Nous devons être consicent·e·s que les connaissances et savoir-faire nécessaires au succès d’une mission sont, pour une grande part, détenus par les membres de l’organisation que nous accompagnons. Une intervention sert surtout à catalyser la compréhension d’une situation problématique et à faciliter sa résolution”.  

Alexandre Chernet

“La question de la posture pose aussi la question du profil de la personne qui intervient, de la façon dont elle se situe par rapport au terrain d’intervention et à ses interlocuteur·ices. Pour une même mission, le fait d’intervenir comme consultant·e ne produit pas la même chose que d’intervenir comme chercheur·euse. Le genre, l’âge, l’expérience, la formation initiale, l’origine sociale sont aussi des éléments qui vont avoir un impact sur la façon dont sont produits les connaissances et les résultats d’une mission. La posture d’intervention elle-même également : on ne produira pas la même chose en conduisant des entretiens (d’autant plus s’ils sont cadrés par une trame) qu’en participant à l’activité avec les acteurs de terrain.” 

Maud Dégruel

Réfléchir aux outils et méthodes d’une éventuelle “intervention”

“La question des conditions et des méthodes d’intervention est primordiale dans la mesure où elle influence le matériau collecté et les savoirs produits. On se doit d’être très vigilent·e quant à la place que l’on donne aux protagonistes associé·e·s à la mission et aux conditions de leur participation. Ce sont des préoccupations très présentes pour les chercheurs qui interrogent aussi nos manières de faire du conseil. Que restitue-t-on aux contributeurs ? Comment ne pas “piller” leurs savoirs au service du succès de la mission mais faire en sorte que ce qui est produit les serve eux aussi directement.” 

Maud Dégruel

Ainsi, intervenir n’a rien d’anodin, en particulier au sein d’un collectif de travail. Intervenir, c’est se mêler à, c’est prendre part, le plus souvent avec l’idée d’aide, d’éclaircissement, d’apaisement. Mais au fond, vient-on s’interposer ? Intercéder ? Faire de la médiation ? Ne risque-t-on pas l’intrusion ? L’ingérence ? Même par une « simple » analyse… 

La méthode très souvent fonde et légitime l’intervention.

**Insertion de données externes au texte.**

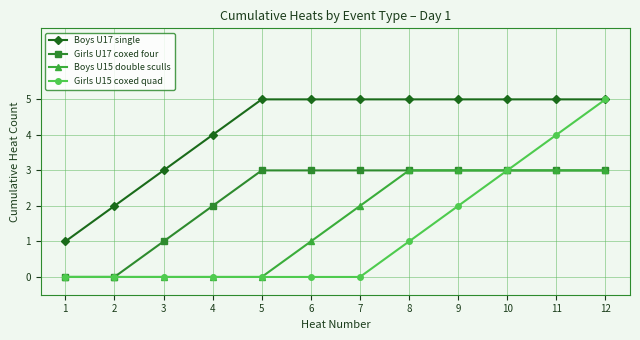

Which series changed the most between 7 and 10?

Girls U15 coxed quad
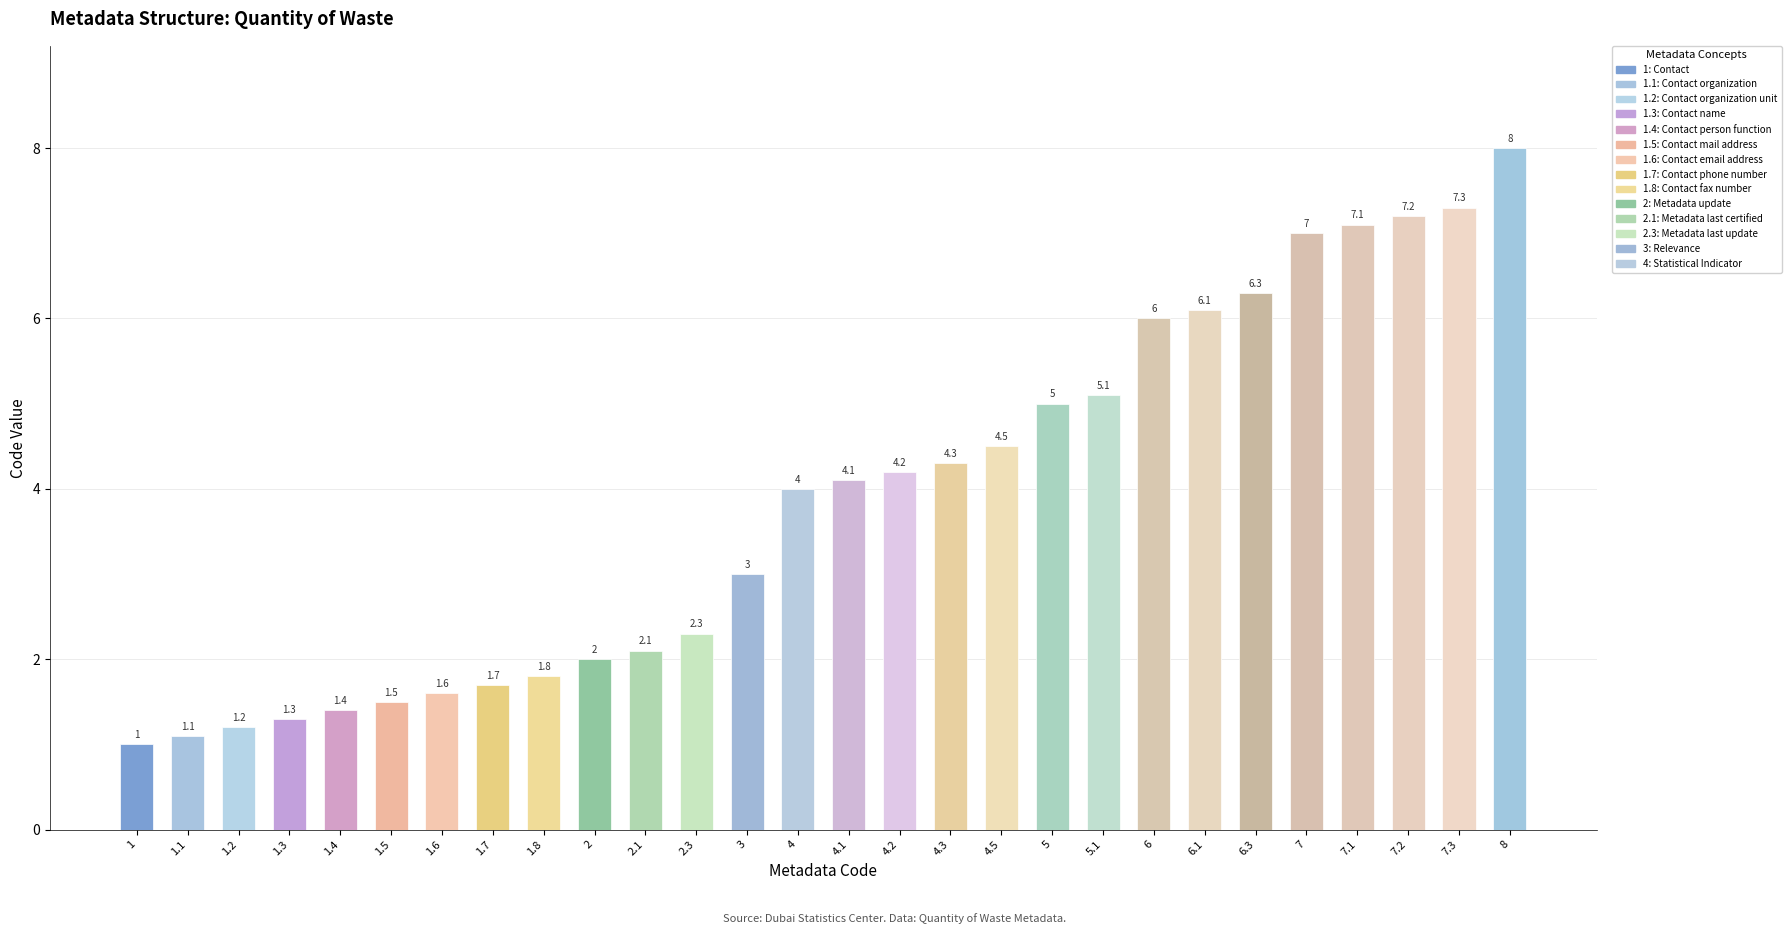

Reading left to right, list all the values displayed in this chart.

1=1.0	1.1=1.1	1.2=1.2	1.3=1.3	1.4=1.4	1.5=1.5	1.6=1.6	1.7=1.7	1.8=1.8	2=2.0	2.1=2.1	2.3=2.3	3=3.0	4=4.0	4.1=4.1	4.2=4.2	4.3=4.3	4.5=4.5	5=5.0	5.1=5.1	6=6.0	6.1=6.1	6.3=6.3	7=7.0	7.1=7.1	7.2=7.2	7.3=7.3	8=8.0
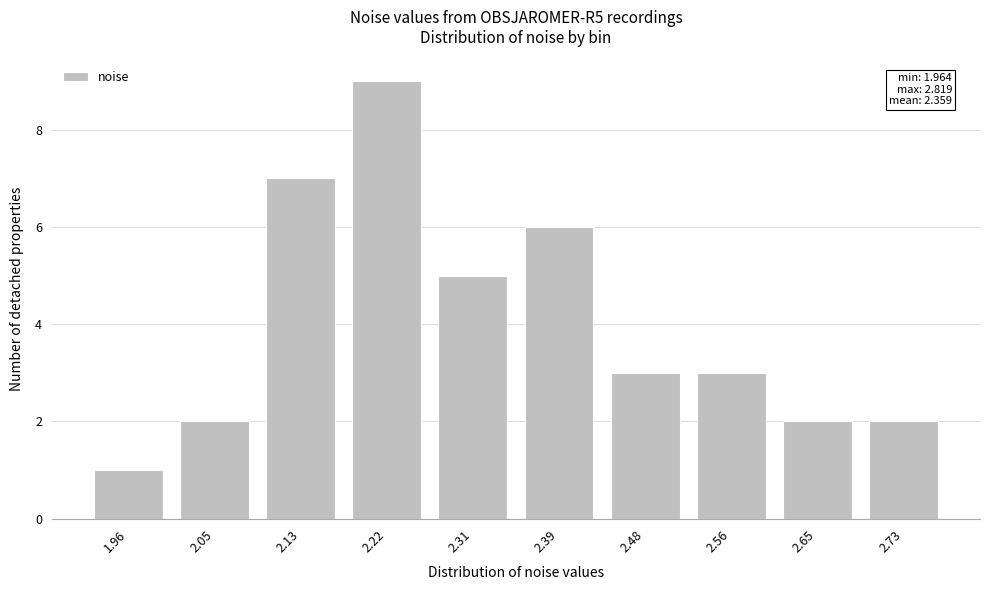

Reading left to right, list all the values displayed in this chart.

1.96=1	2.05=2	2.13=7	2.22=9	2.31=5	2.39=6	2.48=3	2.56=3	2.65=2	2.73=2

Sa place centrale et la façon dont elle est construite méritent attention car la méthode est performative : elle tend à produire ce qu’on attend d’elle et d’une certaine manière, par le langage qu’elle incorpore, par certaines visions du travail qu’elle peut présupposer, elle peut conditionner fortement ce que produit l’intervention.


Pourrait-on s’autoriser à intervenir sans méthode préétablie ? À construire l’intervention par « infusion » à partir du terrain ? 

Bibliographie

  • Henri Michaux, La nuit remue, Propriétés, 1935
    Ecouter ici le poème « Intervention ».
  • Pascal Nicolas-Le Strat, Faire recherche en commun, 2024
  • Donna Haraway, Savoirs situés : question de la science dans le féminisme et privilège de la perspective partielle, 1987.